Materials provided »

********

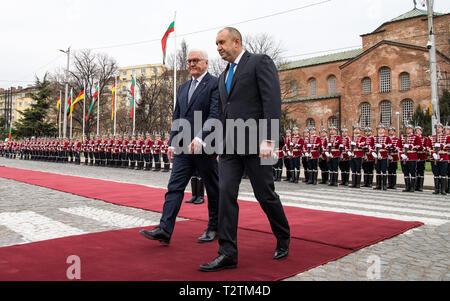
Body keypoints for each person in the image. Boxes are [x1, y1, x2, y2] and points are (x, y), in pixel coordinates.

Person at [199, 27, 290, 272]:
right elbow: (223, 113)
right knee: (225, 193)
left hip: (257, 143)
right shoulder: (222, 76)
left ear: (236, 41)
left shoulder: (259, 62)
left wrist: (270, 139)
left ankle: (283, 235)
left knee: (265, 195)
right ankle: (227, 252)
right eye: (216, 43)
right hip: (230, 147)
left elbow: (272, 100)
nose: (218, 47)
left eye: (221, 42)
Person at [140, 49, 220, 246]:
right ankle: (165, 229)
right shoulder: (183, 87)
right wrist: (172, 143)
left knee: (212, 188)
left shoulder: (215, 84)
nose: (191, 64)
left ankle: (214, 227)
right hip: (183, 147)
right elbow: (177, 116)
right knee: (174, 187)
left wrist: (201, 138)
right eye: (189, 61)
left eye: (195, 60)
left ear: (206, 63)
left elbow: (215, 114)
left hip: (206, 146)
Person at [399, 124, 422, 193]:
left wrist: (411, 146)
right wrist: (401, 154)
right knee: (405, 172)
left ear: (412, 130)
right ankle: (407, 187)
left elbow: (420, 146)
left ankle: (412, 187)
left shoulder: (416, 137)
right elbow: (398, 146)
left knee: (412, 172)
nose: (408, 130)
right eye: (407, 128)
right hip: (404, 156)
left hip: (412, 156)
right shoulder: (402, 137)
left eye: (409, 128)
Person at [428, 123, 449, 195]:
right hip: (434, 157)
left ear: (442, 129)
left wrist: (441, 145)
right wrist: (433, 153)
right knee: (436, 173)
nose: (438, 129)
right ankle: (436, 189)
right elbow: (428, 146)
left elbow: (449, 145)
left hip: (443, 156)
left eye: (439, 127)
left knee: (443, 173)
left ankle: (443, 189)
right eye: (436, 128)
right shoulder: (431, 137)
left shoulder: (446, 137)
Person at [372, 124, 392, 191]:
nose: (380, 130)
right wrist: (373, 152)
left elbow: (390, 145)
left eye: (382, 129)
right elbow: (370, 146)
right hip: (376, 155)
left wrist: (382, 145)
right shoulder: (374, 137)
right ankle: (378, 185)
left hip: (383, 155)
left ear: (384, 130)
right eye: (379, 129)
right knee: (378, 170)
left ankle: (384, 185)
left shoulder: (387, 138)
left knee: (384, 170)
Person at [415, 126, 428, 192]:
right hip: (415, 155)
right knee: (415, 171)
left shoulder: (424, 139)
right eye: (416, 130)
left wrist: (423, 148)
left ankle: (420, 186)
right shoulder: (414, 138)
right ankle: (415, 185)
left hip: (422, 155)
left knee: (421, 171)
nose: (417, 131)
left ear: (421, 132)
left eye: (418, 130)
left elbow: (427, 147)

********

Look through the listing, and copy each line in which the string "ankle" turns up.

left ankle: (283, 235)
right ankle: (227, 252)
right ankle: (165, 229)
left ankle: (214, 227)
right ankle: (407, 187)
left ankle: (412, 187)
right ankle: (436, 189)
left ankle: (443, 189)
right ankle: (378, 185)
left ankle: (384, 185)
left ankle: (420, 186)
right ankle: (415, 185)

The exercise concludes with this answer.